Head’s up: despite the book’s blurb sounding otherwise, this book is a memoir.
There’s nothing quite like reading an entire book, and still wondering when the story will start by the time you reach the end. It may be titled “Sugar,” but not an iota of sweetness has been left in my memories.
The book’s first chapter walks readers through Monique’s ritual to prepare for her sugar dates—which are dates she has with older men, keeping them company (sexually or not) in exchange for money. But as we’re told about 300 times throughout the story, it’s not like being an escort. The narrator breaks the fourth wall a couple times here, but that can be excused, if it had been an isolated incident (spoiler: it’s not).
After the second chapter delved into her terrible childhood and former marriage, I figured the book would jump back to the present. So I read chapter three… then four… and eventually got to chapter 30, aka the final chapter. As I flipped the final page, disappointment assailed me. The scene that had us in the moment in chapter one never returned.

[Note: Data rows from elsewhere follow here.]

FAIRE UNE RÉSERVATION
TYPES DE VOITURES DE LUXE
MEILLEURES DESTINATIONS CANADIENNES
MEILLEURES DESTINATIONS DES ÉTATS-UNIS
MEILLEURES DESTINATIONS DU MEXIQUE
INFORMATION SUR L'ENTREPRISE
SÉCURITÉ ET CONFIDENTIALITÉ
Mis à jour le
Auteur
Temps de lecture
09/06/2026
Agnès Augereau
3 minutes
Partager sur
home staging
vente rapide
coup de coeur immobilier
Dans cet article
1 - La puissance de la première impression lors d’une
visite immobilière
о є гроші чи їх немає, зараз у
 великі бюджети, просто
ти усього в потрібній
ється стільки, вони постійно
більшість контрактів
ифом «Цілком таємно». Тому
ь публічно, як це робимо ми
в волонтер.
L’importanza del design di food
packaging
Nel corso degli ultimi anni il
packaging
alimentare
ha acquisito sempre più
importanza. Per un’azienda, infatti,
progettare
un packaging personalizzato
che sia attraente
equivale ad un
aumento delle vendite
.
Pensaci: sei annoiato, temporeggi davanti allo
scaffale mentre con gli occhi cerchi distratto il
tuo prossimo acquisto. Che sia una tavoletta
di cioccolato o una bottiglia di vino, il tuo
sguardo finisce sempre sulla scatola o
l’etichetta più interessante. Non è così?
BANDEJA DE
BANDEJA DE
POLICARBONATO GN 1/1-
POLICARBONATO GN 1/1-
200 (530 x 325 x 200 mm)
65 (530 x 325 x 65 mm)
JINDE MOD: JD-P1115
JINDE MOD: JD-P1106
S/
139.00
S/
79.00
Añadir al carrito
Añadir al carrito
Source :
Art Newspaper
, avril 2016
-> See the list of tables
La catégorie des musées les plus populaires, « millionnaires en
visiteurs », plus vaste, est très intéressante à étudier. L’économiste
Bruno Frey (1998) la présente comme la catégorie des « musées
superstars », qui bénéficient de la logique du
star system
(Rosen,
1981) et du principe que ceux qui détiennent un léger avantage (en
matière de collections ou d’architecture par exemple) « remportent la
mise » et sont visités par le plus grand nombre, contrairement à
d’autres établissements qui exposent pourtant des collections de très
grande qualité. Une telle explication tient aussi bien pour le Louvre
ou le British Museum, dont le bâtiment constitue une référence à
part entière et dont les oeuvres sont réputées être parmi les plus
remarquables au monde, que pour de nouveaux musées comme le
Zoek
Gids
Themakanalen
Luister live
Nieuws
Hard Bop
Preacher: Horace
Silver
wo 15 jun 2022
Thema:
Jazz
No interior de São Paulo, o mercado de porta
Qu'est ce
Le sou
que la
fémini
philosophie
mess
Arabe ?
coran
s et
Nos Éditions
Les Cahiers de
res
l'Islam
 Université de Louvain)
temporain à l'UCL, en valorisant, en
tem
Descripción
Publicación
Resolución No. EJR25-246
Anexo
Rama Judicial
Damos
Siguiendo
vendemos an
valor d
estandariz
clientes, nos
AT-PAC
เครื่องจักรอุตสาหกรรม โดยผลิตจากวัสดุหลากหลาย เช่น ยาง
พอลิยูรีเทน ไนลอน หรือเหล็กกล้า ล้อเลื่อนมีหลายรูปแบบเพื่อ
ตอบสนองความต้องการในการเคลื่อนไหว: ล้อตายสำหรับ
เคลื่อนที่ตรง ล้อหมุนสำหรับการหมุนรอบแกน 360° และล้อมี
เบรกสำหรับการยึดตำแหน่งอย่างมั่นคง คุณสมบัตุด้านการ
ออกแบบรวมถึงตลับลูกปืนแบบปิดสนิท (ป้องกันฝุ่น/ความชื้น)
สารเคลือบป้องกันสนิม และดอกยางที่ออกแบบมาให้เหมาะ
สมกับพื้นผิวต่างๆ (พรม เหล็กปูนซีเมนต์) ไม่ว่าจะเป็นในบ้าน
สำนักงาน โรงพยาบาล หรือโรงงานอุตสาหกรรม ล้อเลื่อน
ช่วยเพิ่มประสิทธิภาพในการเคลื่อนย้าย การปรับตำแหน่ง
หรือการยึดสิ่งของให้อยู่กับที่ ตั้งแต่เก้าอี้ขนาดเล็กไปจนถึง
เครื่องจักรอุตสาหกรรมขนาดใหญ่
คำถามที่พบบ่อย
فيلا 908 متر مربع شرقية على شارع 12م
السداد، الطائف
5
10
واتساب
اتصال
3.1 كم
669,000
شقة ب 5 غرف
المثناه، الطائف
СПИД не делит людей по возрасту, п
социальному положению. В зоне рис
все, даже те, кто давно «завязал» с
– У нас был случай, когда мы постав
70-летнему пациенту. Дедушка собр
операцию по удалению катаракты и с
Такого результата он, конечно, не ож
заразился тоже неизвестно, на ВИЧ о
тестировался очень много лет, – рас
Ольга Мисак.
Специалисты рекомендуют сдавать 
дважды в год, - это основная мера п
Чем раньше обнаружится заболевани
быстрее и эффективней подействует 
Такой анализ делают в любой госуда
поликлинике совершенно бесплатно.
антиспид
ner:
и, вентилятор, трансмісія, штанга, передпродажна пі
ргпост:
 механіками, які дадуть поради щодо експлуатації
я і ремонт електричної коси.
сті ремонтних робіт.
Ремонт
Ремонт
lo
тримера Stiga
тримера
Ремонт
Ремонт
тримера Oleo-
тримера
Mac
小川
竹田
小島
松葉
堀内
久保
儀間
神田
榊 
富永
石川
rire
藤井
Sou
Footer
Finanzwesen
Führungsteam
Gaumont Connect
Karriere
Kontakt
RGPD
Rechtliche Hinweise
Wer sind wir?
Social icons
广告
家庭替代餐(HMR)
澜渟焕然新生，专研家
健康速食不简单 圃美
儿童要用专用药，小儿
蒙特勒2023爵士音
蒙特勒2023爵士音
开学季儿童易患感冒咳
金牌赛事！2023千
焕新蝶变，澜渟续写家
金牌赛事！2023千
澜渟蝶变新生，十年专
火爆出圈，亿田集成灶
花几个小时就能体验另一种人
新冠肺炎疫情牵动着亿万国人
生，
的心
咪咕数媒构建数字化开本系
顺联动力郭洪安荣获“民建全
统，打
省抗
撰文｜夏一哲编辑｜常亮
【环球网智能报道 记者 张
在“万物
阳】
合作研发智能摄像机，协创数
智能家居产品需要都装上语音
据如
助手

Instead, the book rambled about one man after another that she dated in her Sugar Life. That was the purpose of the plot, but it was told in the most boring way possible as the author employed the long lost art of “tell, don’t show.” I found my eyes glazing and skimming over mass chunks of flat dialogue and boring travel scenes. The many male characters all morphed into a single Generic Horny Middle-Aged Rich Man.
When I grabbed an advanced reading copy of this book from Netgalley, it was mostly because of the awesome looking cover (which I give 1 star to by itself) and blurb, but also because I figured the categories on the site (it was listed as Erotica, Romance) don’t lie. This “erotica” book had sex scenes that would have made my teenage imagination proud. They were sometimes weird, but mostly as boring and flat as the dialogue.
After I finished the book, I flipped back to the cover, and then jumped to the “front matter” section, which appears before the table of contents, and is automatically skipped when you load an eBook. That’s how I discovered that “Sugar” was a memoir, unlike what the book blurb would like you to believe.
Well, then. It’s cliche to pity people in romance books, so I won’t do that here, either.
I received an ARC via Netgalley in exchange for an honest review.